== EXERCISE REQUIREMENTS ==
1. Rewrite the paragraph that begins "California's tiered homestead exemption" from the excerpt on California's homestead exemption as a short bulleted list, keeping its main facts.
2. Answer these questions about the excerpt on California's homestead exemption, one per line:
(a) What three amounts can the exemption protect a debtor's dwelling up to?
(b) For how long after an execution sale are the proceeds protected?
(c) What debtor does the text give as an example of someone whose Chapter 7 relief the short window undermines?

== EXCERPT PROVIDED ==
= = = = =
California's tiered homestead exemption protects a debtor's dwelling to the extent of $75,000, $100,000, or $175,000, depending upon the debtor's status, protects a like amount of proceeds of an execution sale of the homestead for six months following sale, and protects a dwelling acquired with the proceeds within the six-month period. Cal. Code Civ. Pro. §§ 704.710 – 704.730. The short six-month window seriously undermines Chapter 7 relief to a California debtor who would be willing to sacrifice non-exempt equity in a dwelling, such as a surviving spouse, recently widowed, who is burdened with unmanageable unsecured debt and can no longer afford mortgage payments.
= = = = =
== RECORDS PROVIDED ==
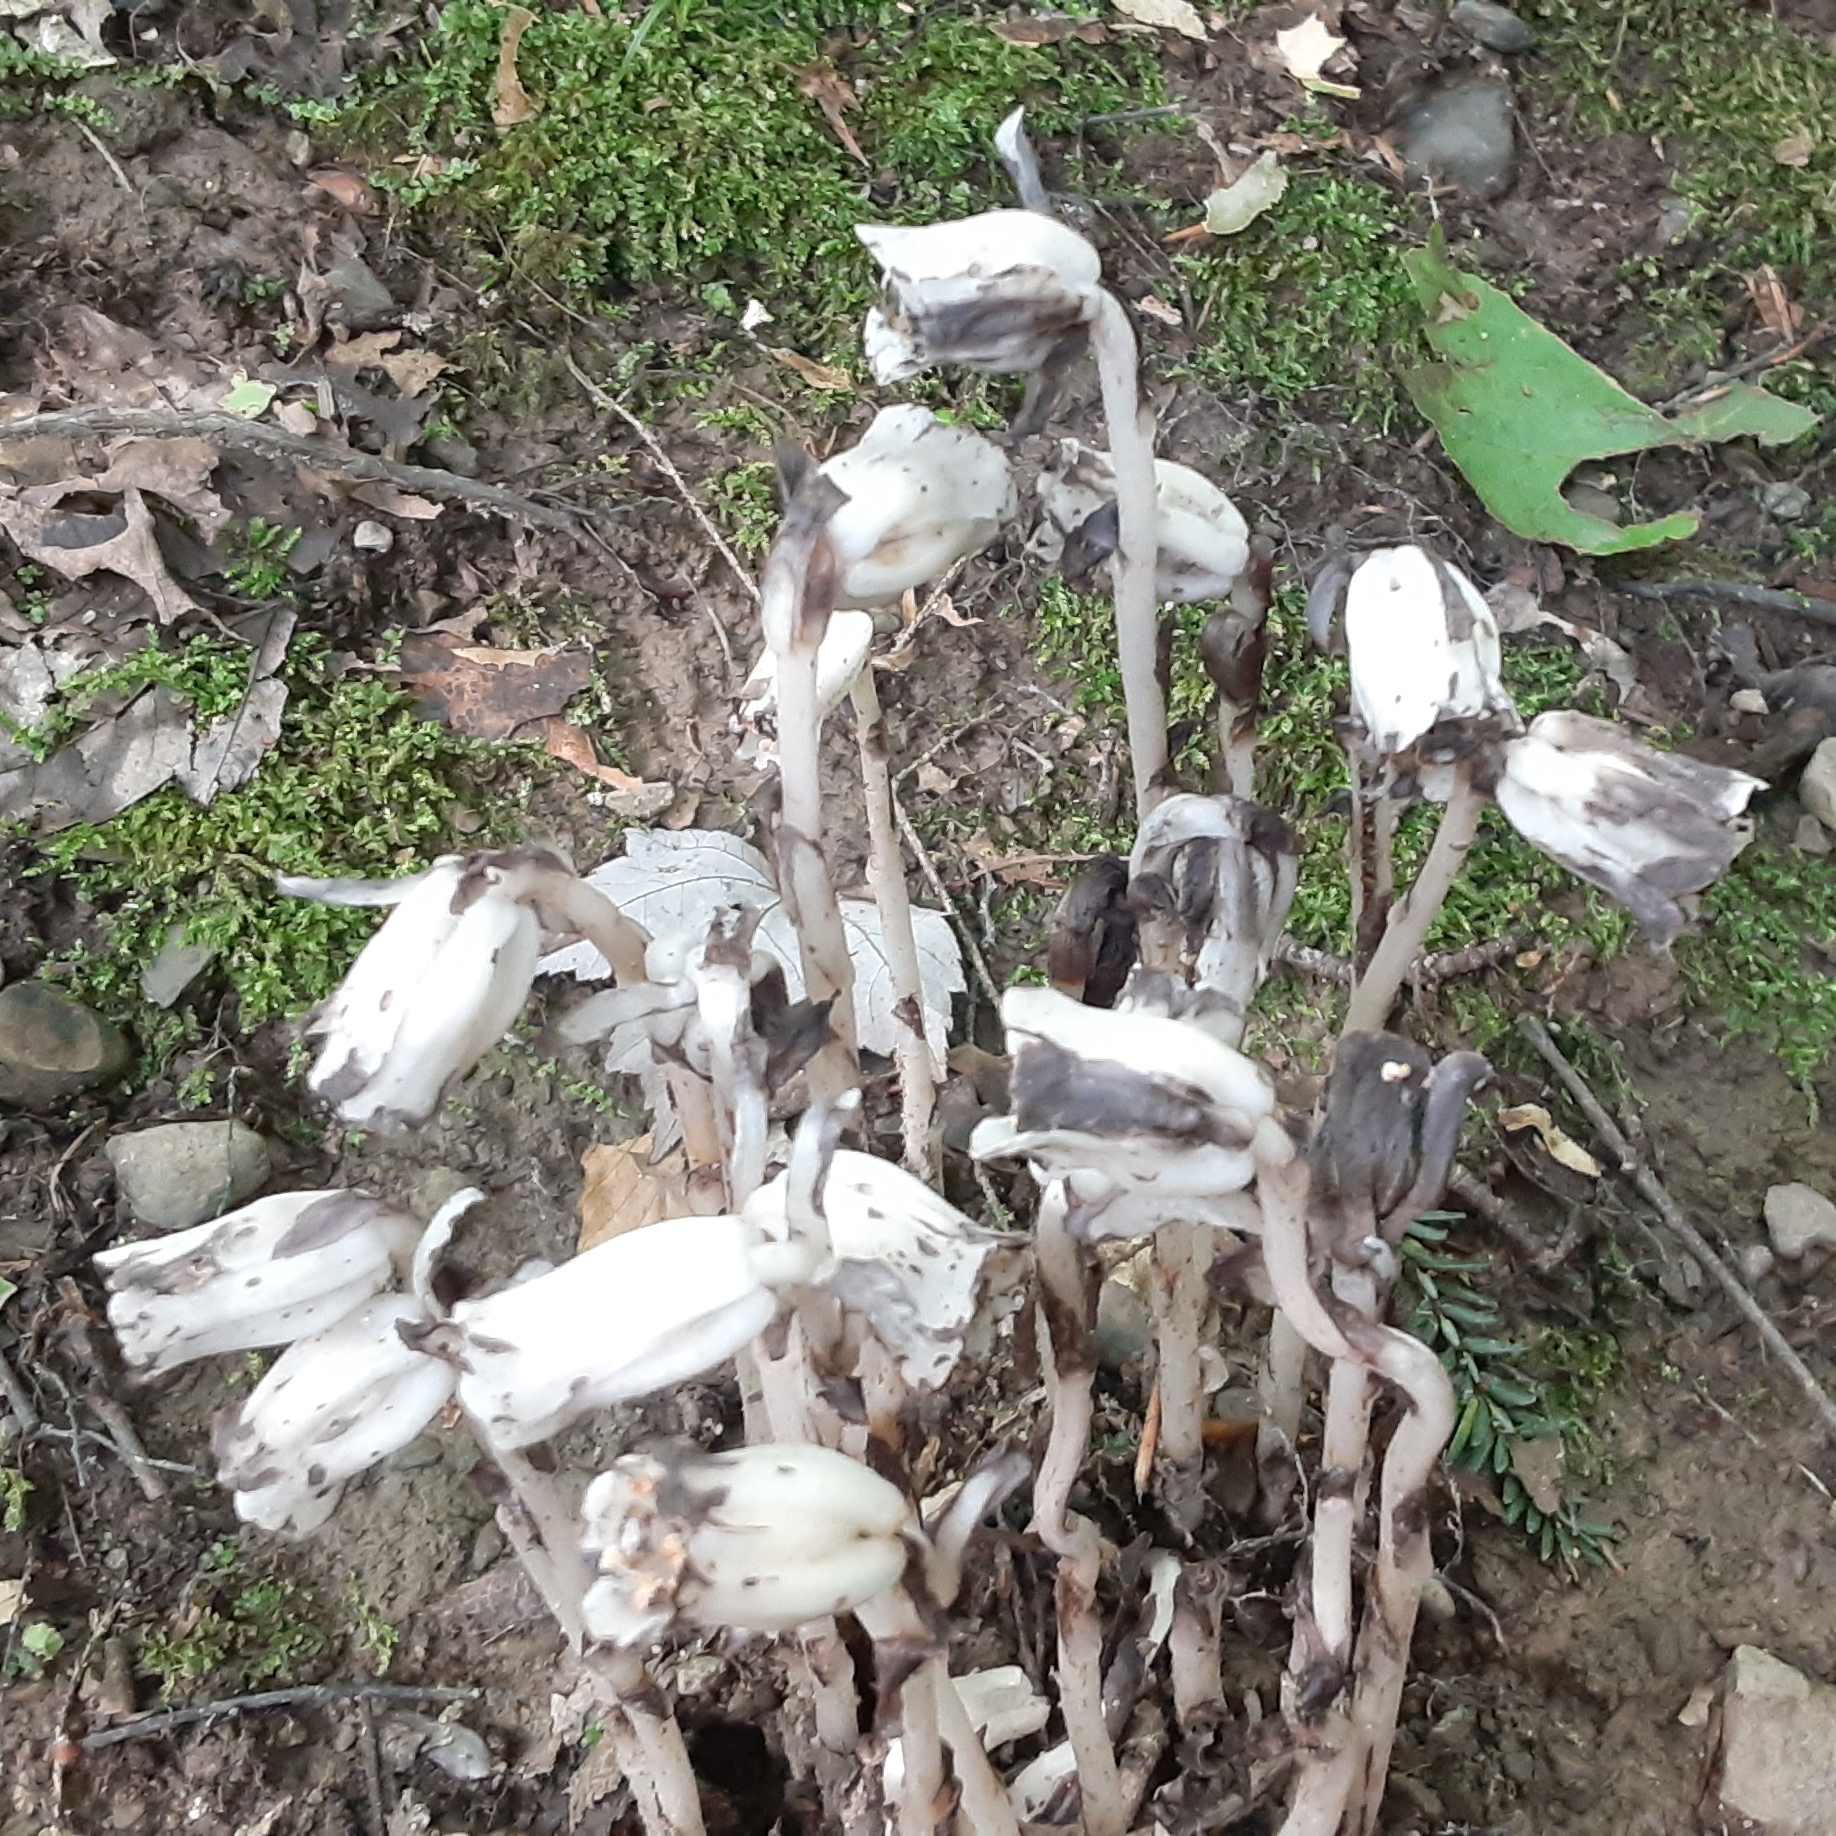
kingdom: Plantae
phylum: Tracheophyta
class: Magnoliopsida
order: Ericales
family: Ericaceae
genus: Monotropa
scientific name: Monotropa uniflora
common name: Convulsion root
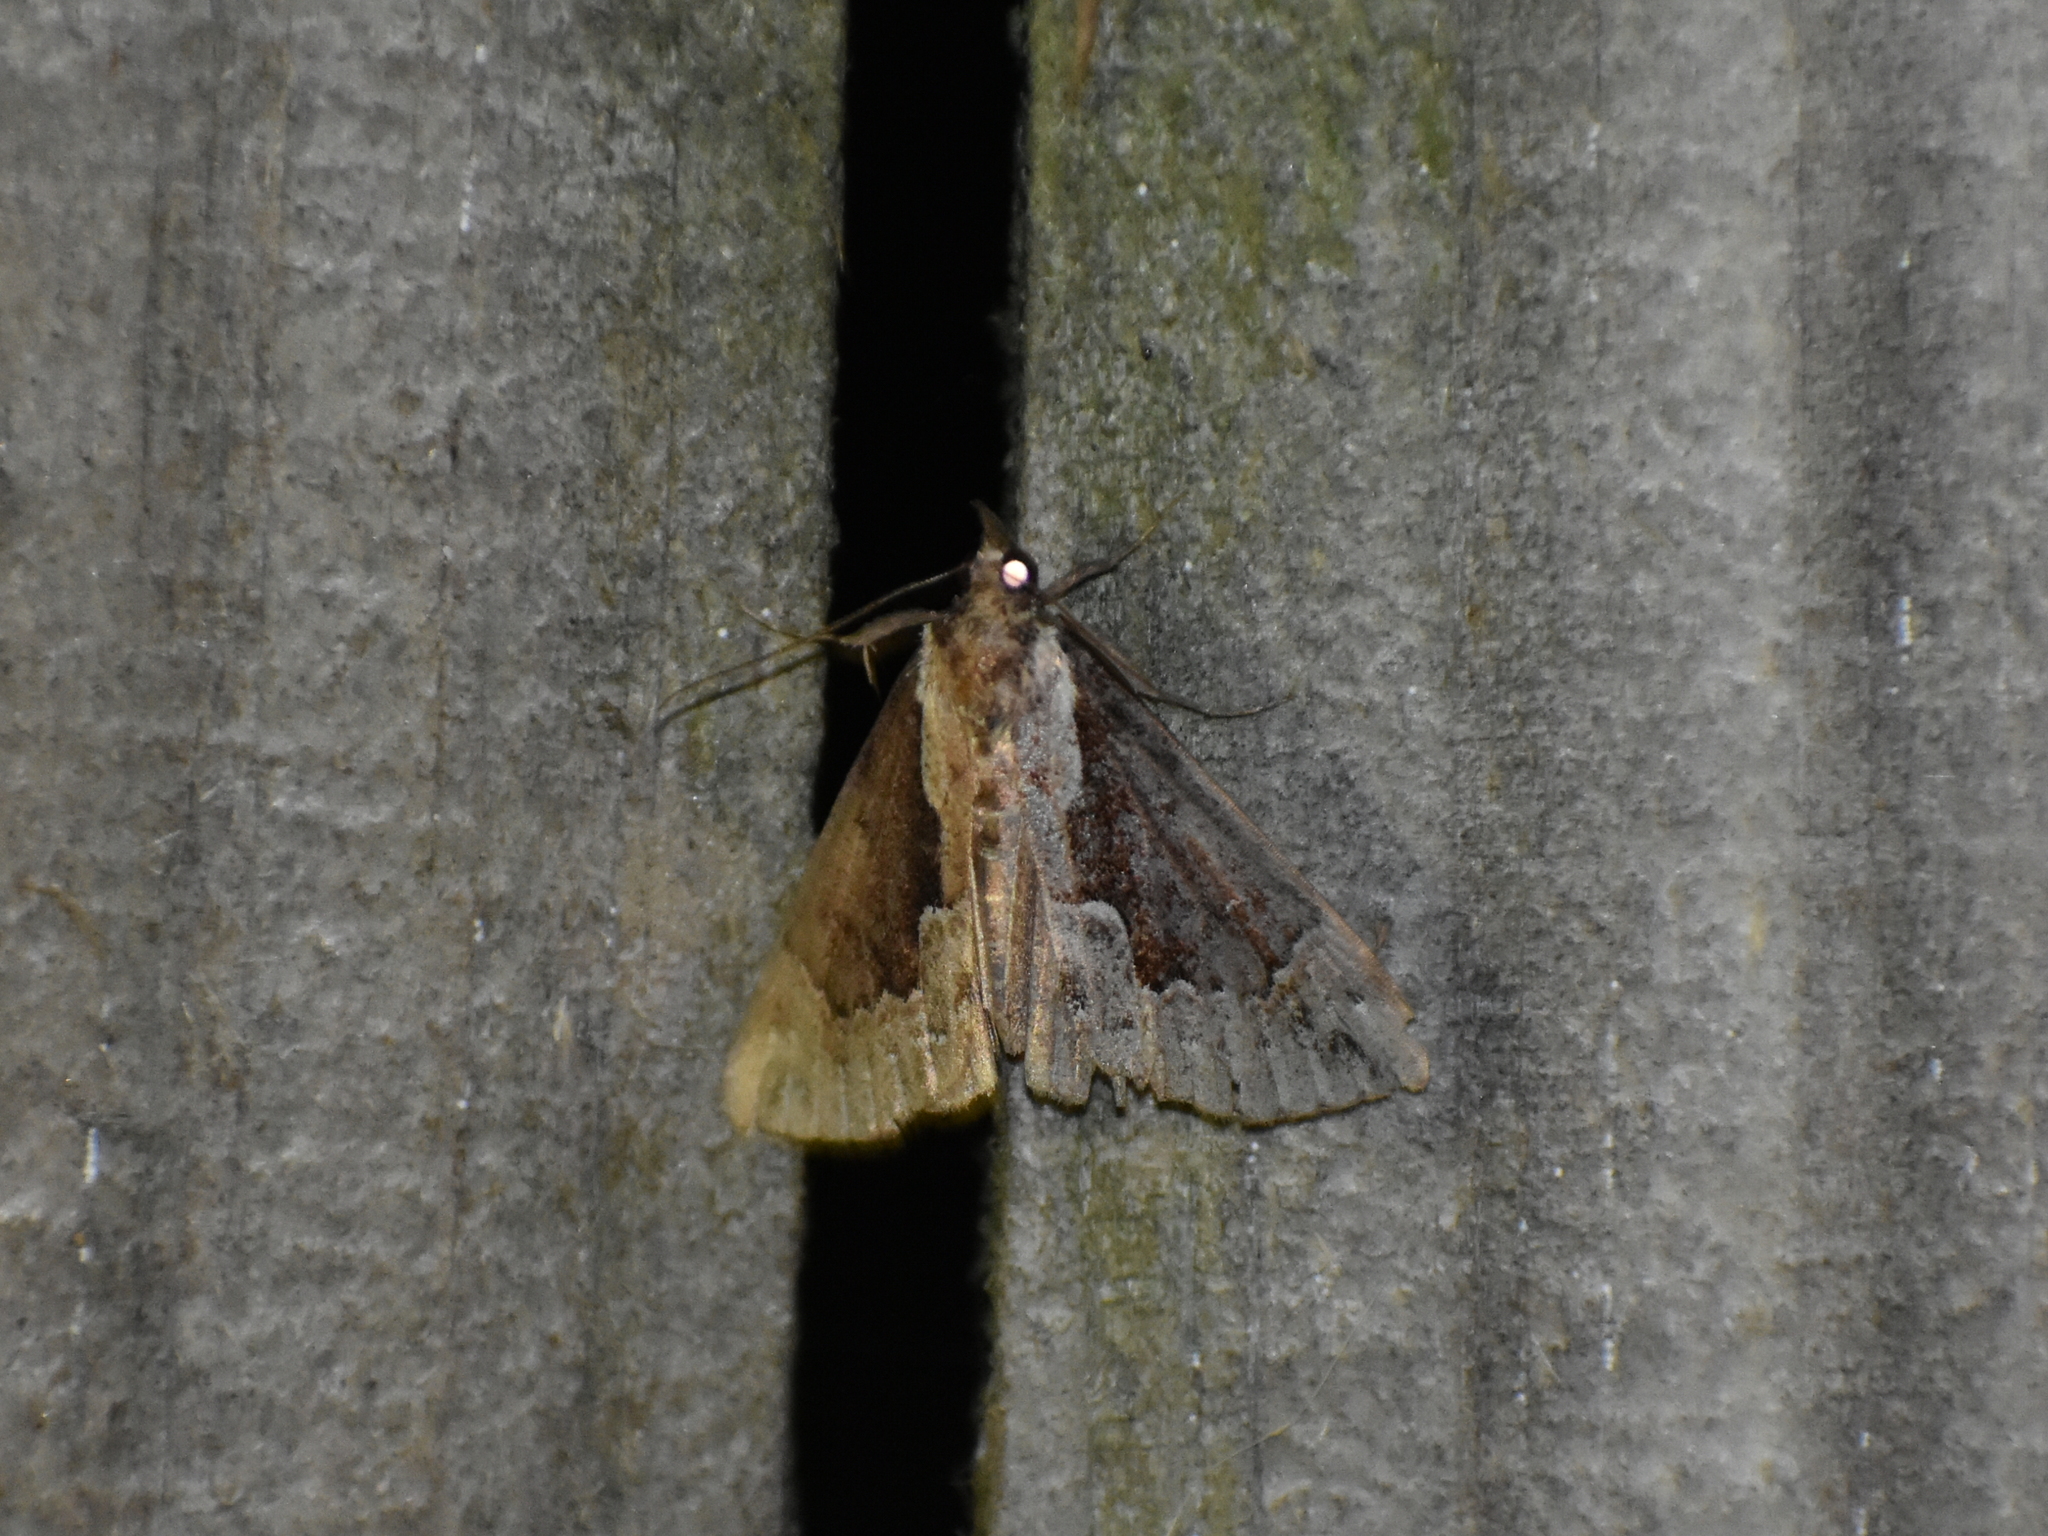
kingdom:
= = = = =
== RESPONSES FOR EACH TASK ==
1.
- California's homestead exemption protects a debtor's dwelling up to $75,000, $100,000, or $175,000, depending on the debtor's status.
- For six months after an execution sale of the homestead, a like amount of the sale proceeds is protected.
- A dwelling bought with those proceeds within the six months is also protected (Cal. Code Civ. Pro. §§ 704.710 – 704.730).
- The short six-month window seriously undermines Chapter 7 relief for a California debtor willing to give up non-exempt equity in a dwelling.
- One such debtor would be a recently widowed surviving spouse with unmanageable unsecured debt who can no longer afford mortgage payments.

2.
(a) $75,000, $100,000, or $175,000, depending on the debtor's status.
(b) Six months.
(c) A recently widowed surviving spouse who is burdened with unmanageable unsecured debt and can no longer afford mortgage payments.